We are on the leading edge of Risk 3.0 in the industry, developing the models and data sources needed to manage our risk in this revolutionary way. This involves crowdsourcing data and surveying the various financial market agents to understand the leverage, liquidity and concentration that each of these agents hold and the rippling effects they may cause. Though we still are in what might be called the Beta version of Risk 3.0, we believe it will allow us to steel ourselves against the next crisis. Or maybe even profit from it.
Risk 3.0 Case Study:
A low-volatility environment
Volatility is currently at or near its lowest levels in over 20 years for many asset classes. Paradoxically, a sustained period of low volatility breeds increasing risk because life seems easy; investors are more willing to take on leverage, market makers are more ready to provide liquidity and funding is easier to come by.

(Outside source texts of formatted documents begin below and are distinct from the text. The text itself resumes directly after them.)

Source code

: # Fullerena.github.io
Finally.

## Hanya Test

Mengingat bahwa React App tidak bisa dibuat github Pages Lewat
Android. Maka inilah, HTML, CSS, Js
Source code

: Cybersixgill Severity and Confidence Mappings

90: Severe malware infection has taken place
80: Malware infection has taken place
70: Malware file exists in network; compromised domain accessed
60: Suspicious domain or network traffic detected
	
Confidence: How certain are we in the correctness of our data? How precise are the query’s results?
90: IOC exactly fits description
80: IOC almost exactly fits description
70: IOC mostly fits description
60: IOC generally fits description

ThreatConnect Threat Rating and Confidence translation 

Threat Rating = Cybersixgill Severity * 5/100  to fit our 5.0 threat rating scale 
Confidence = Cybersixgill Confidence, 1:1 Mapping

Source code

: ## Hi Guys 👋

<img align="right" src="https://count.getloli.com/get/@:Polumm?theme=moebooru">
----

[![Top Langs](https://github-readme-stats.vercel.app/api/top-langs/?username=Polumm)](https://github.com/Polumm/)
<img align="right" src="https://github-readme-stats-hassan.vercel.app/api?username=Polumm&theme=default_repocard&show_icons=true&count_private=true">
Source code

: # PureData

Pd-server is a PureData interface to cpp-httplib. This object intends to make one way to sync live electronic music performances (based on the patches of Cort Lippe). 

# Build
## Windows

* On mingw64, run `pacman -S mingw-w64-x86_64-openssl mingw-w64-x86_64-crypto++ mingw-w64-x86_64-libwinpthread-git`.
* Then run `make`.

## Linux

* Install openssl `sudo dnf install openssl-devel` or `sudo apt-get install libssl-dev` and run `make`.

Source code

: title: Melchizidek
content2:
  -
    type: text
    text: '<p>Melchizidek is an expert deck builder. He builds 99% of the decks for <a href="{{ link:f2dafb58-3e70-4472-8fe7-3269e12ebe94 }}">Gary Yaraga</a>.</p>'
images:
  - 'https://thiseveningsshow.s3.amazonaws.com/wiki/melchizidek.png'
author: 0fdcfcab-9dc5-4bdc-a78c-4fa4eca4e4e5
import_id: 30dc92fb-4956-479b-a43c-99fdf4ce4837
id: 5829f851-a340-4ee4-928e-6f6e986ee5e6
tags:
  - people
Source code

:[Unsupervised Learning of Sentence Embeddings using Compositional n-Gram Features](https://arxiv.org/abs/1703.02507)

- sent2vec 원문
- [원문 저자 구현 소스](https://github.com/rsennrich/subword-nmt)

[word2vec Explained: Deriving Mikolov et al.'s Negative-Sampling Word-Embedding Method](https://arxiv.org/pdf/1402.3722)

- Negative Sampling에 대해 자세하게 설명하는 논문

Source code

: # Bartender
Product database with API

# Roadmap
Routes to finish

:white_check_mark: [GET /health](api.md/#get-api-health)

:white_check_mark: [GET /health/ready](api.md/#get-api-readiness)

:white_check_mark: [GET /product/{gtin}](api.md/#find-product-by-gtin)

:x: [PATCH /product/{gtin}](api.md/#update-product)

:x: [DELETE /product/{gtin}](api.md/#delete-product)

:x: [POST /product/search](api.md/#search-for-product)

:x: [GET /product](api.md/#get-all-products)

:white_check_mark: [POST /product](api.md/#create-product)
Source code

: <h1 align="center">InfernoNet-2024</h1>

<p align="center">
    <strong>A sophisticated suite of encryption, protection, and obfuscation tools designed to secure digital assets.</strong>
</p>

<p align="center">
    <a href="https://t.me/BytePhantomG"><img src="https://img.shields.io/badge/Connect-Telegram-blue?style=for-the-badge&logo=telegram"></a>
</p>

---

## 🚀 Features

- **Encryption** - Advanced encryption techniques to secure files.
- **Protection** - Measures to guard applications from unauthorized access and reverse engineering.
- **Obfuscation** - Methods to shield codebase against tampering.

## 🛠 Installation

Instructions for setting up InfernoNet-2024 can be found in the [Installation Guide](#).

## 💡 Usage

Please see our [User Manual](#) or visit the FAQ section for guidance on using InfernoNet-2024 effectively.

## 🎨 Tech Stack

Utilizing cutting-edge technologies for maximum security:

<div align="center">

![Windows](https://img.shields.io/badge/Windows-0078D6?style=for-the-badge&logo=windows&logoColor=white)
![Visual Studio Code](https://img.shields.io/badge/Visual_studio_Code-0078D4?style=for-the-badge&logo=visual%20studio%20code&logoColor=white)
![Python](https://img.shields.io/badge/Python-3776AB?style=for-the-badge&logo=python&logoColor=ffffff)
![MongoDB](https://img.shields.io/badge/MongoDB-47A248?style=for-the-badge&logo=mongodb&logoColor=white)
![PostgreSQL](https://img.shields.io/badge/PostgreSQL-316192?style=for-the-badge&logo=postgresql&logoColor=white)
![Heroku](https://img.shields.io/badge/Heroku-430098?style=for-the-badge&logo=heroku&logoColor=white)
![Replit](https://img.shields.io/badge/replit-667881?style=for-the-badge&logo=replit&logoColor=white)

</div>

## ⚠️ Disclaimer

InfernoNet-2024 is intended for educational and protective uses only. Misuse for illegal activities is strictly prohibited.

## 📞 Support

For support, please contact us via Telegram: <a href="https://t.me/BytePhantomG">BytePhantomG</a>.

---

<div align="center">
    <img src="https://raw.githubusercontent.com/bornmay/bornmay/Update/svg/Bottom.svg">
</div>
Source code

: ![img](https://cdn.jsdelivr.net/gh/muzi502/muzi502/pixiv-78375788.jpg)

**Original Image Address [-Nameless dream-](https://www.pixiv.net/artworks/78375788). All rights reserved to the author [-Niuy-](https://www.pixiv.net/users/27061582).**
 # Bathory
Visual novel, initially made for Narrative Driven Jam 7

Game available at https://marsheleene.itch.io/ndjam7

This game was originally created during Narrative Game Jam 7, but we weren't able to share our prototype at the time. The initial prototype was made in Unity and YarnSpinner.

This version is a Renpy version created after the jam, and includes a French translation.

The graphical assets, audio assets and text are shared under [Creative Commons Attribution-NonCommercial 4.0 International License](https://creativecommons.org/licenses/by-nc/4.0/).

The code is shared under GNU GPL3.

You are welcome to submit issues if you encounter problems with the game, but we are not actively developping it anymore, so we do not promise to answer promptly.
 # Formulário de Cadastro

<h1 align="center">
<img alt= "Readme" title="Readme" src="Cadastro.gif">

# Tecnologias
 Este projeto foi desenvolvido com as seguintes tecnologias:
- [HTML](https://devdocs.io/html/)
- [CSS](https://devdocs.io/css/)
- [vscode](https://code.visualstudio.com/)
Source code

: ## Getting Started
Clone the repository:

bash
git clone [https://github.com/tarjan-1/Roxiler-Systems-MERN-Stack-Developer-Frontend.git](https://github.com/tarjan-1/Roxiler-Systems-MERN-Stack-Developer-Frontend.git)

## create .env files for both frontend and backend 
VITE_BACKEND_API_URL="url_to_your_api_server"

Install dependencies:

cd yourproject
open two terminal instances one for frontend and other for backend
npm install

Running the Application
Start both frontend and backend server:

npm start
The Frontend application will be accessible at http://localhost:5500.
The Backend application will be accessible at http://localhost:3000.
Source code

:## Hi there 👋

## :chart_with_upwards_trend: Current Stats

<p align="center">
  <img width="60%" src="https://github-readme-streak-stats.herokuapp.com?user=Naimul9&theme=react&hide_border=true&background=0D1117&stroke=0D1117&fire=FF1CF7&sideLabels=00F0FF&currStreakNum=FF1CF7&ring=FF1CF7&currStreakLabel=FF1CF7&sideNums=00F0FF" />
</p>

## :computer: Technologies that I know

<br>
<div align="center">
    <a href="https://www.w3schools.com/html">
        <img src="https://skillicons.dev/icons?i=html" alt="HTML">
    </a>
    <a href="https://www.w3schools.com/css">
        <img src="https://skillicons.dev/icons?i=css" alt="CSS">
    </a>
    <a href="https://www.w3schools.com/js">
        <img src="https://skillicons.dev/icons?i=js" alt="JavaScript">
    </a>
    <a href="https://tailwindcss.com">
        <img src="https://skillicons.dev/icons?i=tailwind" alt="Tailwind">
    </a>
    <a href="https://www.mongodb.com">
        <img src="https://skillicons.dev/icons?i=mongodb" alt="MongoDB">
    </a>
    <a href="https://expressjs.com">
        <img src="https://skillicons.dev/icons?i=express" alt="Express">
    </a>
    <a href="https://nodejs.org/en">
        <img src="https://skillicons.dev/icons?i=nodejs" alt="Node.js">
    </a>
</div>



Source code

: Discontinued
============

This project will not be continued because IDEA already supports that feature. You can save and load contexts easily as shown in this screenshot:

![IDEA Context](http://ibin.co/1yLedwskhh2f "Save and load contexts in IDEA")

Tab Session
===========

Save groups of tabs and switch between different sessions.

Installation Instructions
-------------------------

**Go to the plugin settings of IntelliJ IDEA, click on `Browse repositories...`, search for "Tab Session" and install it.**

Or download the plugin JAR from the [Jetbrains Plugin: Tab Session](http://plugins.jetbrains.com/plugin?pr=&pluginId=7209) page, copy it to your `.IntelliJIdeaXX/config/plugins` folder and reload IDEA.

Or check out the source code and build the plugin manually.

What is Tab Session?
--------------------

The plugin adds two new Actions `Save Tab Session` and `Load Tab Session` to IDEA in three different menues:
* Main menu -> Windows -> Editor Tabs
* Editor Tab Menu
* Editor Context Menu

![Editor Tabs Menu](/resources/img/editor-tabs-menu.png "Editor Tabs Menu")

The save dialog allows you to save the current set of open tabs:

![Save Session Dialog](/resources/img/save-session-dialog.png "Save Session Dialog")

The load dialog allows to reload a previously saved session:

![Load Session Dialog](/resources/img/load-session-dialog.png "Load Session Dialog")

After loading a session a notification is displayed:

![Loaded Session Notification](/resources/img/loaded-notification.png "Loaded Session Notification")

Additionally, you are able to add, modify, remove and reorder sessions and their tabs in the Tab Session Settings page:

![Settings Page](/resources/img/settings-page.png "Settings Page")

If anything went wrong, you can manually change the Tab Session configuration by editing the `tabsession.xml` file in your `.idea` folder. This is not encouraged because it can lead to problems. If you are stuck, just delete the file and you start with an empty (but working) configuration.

Complacency comes into question.
If we look at our exposure to a rise in volatility through the simplest lens, that of Risk 1.0, it appears risk is minimal. We don’t have option exposure, so a mechanical calculation of the change in the value of our positions with a change in volatility will come out to be close to zero.
But when we go to Risk 2.0 and take into account the broader scenario of asset markets that tend to be affected by a rise in volatility, we find our exposure is not insignificant. Extending the Risk 2.0 scenario beyond public equities and fixed income to include our other asset classes — using both BlackRock and internal methodologies — we calculate a loss from a sudden 20% rise in equity volatility as measured by the index to be 5.8% in GEP and 6.1% in UCRP.
That, however, would not be the end of the story. If we move to Risk 3.0, we consider the cascades and contagion that will come from the dynamics and feedback. For example, those with high leverage and those who are targeting a predetermined level of volatility would be forced to trim their portfolios, and those invested in volatility-related Exchange-Traded Funds (ETFs) would react to large declines in the value of these instruments. We would expect after these rippling effects for losses to be larger than they would appear if we stopped with Risk 1.0 or 2.0.